The day began with packing, collecting my passport from reception, and saying farewell to Mario. I thanked him for his company and kind hospitality, and then headed to the town centre. It was a very wet and windy morning. I bought 5 postcards and sat in a cafe to write them.
I ventured to the famous caves but there were so many people queuing to get in that I gave it a swerve. I was not going to cave in to popular demand. I returned to the cafe to catch up with writing my travel notes, the source for all these wonderful posts!
While so many memories of the Big Trip have stayed with me throughout the years, a lot of the details have been eroded by time. Reading my notes have reawakened a lot of memories, such that at times it seems as though I am reading the memoirs of someone else. I suppose, on one level, that skinny and shy teenager was a different person to who I am now. Not skinny, not a teenager, not quite so shy – but these are surface issues. I am referencing those deeper changes that life’s experiences etch into our hearts, minds and souls, like a river shaping the landscape, or the wind and rain sculpting a rock face.

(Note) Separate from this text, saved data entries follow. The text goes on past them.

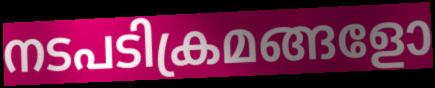
നടപടിക്രമങ്ങളോ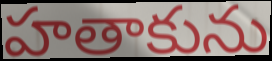
హతాకును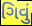
ગિવુંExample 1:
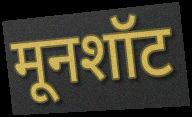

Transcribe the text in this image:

मूनशॉट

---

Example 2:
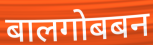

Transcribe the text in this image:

बालगोबबन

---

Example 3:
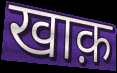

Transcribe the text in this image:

खाक़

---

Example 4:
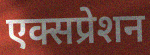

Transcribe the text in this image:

एक्सप्रेशन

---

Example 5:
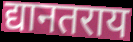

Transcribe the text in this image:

द्यानतराय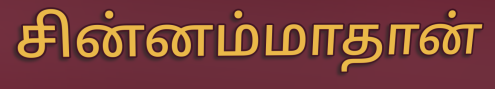
சின்னம்மாதான்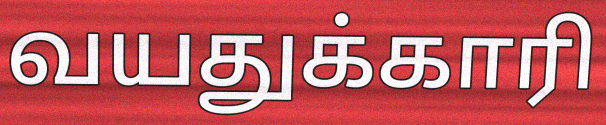
வயதுக்காரிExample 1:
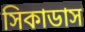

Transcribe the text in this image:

সিকাডাস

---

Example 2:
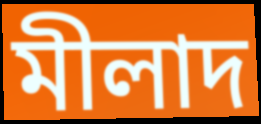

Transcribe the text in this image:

মীলাদ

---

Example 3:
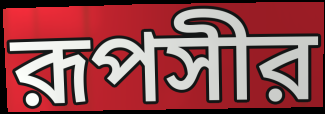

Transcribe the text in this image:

রূপসীর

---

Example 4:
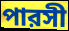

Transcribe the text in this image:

পারসী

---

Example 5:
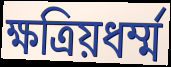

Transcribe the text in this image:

ক্ষত্রিয়ধর্ম্ম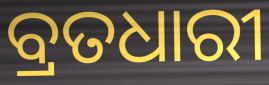
ବ୍ରତଧାରୀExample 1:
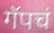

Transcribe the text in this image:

गॅपचं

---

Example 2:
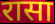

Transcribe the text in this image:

रासा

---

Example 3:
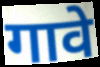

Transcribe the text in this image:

गावे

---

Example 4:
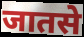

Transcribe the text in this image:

जातसे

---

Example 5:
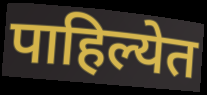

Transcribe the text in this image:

पाहिल्येत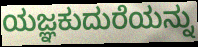
ಯಜ್ಞಕುದುರೆಯನ್ನು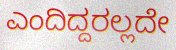
ಎಂದಿದ್ದರಲ್ಲದೇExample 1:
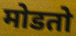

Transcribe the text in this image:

मोडतो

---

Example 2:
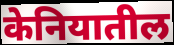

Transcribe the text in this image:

केनियातील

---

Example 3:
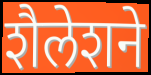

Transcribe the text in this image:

शैलेशने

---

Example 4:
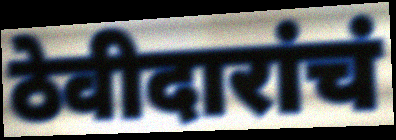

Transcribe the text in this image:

ठेवीदारांचं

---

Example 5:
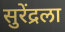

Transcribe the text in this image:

सुरेंद्रला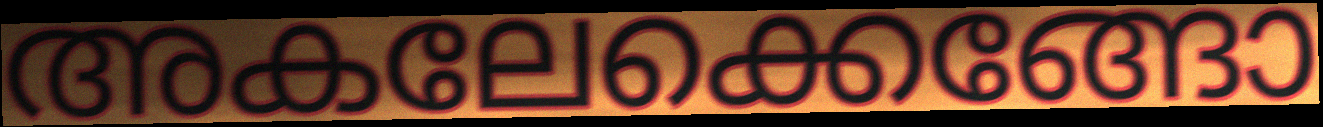
അകലേക്കെങ്ങോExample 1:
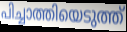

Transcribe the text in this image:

പിച്ചാത്തിയെടുത്ത്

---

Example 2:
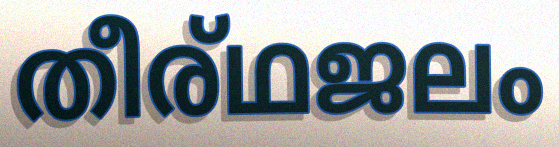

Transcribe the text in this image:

തീര്ഥജലം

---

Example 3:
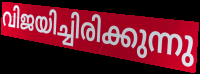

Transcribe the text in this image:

വിജയിച്ചിരിക്കുന്നു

Oh, bit of a philosophical diversion there. Where was I? Sitting in a warm and dry cafe, delaying hitting the road. A cup of tea with a slice of procrastination pie. I was actually feeling a bit despondent when I set off, walking along a narrow road which eventually widened to become a slip road to the motorway. Despite the strong wind and rain (probably trying hard to sculpt my youthful face into something more rugged and manly), I soon picked up my first lift with…
…a kind of Yugoslav rocker, quite old (late 20’s or early 30’s [! -sic] with swept back hair, not too long! and side-burns.
After about 10 minutes, we stopped for a coffee and brandy. We drove a little further and stopped for another coffee and brandy. The cafe had a juke box that did not always agree with what you selected – I opted for Harry Nilsson’s Without You (oh, so redolent of my teenage unrequited love), but I don’t remember what was played instead. [Audience engagement opportunity – why not suggest a song in the comments section?!]
We returned to the road, and it seemed that the driver’s disc had skipped a track…
…now driving like a racing driver, spitting on his hands, rubbing them and gripping the steering wheel; he must have driven on the left around corners to make me feel at home…
Somehow, we arrived safely in his home town, probably 20 to 30km from where we set off. Unsurprisingly, we went straight into a bar for another brandy, and, perhaps more surprisingly, 2 hard-boiled eggs. Apparently, they are left on the bar in the same way nuts and crisps used to be found in bowls on English bars.
We said our farewells – we shell probably never meet again. Sorry, couldn’t resist that one. I picked up my next lift after just a couple of minutes, which took me as far as Rejika. Another lift soon followed, this time as far as Nova. I experienced a rare moment of assertiveness when I did not get the correct change for a cup of tea in a cafe. The matter was resolved by the manager giving me a shot of spirits – I noted it was not vodka or whisky, but my more worldly self guesses that it was probably Rakija, the Yugoslavian version of Rakia. But in any event and in any language, by this time I was feeling quite light-headed.
I quickly picked up another lift, this time to Senj, but not before (and I hesitate to include this gem of an extract from my travelogue with aspirations to rival those of Paul Theroux and Bill Bryson), I …
…had a shit on a hill just out of town…
It was a beautiful drive along the coast to Senj, islands dotted in the Adriatic Sea. I found a cheap hotel and dined on omelette, beer, grilled kidneys, buttered peas and chips. And on my table – a red carnation in a tiny green vase. The details are important – I am sure Paul and Bill would agree.
And where will I end up tomorrow?
Clues: A town on the Adriatic coast, occupying a natural harbour between the peninsulas of Osejava and Sv. Petra.